DATASET CONTENT:
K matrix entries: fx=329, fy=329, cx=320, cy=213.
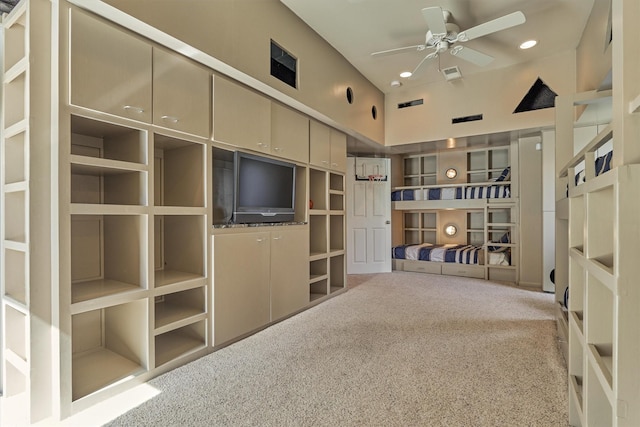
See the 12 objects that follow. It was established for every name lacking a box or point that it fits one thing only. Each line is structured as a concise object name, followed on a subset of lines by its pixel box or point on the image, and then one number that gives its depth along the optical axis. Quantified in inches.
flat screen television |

---

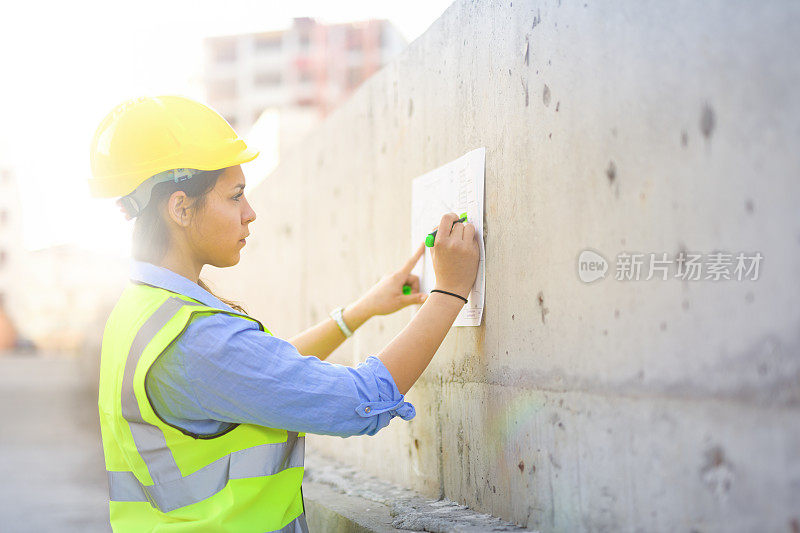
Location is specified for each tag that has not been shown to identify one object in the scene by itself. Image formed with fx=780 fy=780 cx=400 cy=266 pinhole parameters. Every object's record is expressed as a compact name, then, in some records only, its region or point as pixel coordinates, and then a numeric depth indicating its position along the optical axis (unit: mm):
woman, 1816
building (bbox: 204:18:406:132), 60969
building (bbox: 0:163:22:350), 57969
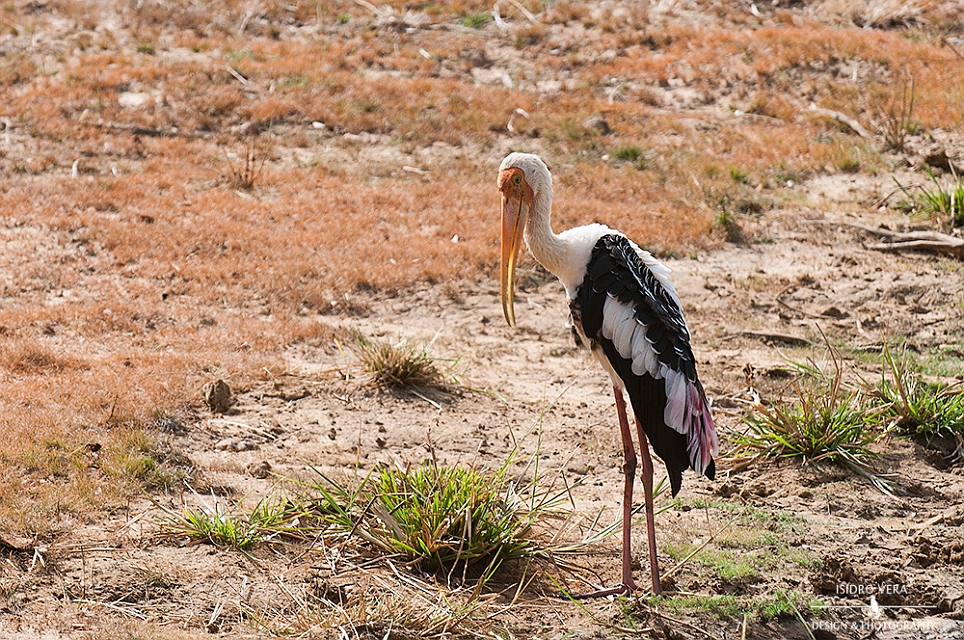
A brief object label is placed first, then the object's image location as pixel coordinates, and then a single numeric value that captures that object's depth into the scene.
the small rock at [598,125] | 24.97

--

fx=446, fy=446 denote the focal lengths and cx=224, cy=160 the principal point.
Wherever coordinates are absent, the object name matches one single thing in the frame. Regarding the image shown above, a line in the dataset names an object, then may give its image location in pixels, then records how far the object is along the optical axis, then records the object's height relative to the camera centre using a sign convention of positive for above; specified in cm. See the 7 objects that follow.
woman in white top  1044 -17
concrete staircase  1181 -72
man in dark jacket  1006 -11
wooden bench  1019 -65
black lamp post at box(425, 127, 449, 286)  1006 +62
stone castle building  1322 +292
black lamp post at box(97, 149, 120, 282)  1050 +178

TASK INSTRUCTIONS:
If a line in the data above contains "shown", return that line.

SOLUTION TO THIS PROBLEM:
Location is specified for each tag that has not been shown to identify one object in the scene by itself. Image formed with fx=780 fy=780 cx=400 cy=266 pinhole parameters. Every object's record is expressed as a compact name, then, in some records only, its region or point as pixel coordinates, and then a numeric depth indicating its position along the optical axis (unit: mm):
Wherever coordinates are absent, the object name matches one single thing in the frame. Regarding the image shown above, a line in the dataset names an object, then may give its image location in pixels, then records how far the object is along the optical axis, then records the object's height relative to the camera centre using a sign convention of positive for above; specified in cm. See the 7 objects that follow.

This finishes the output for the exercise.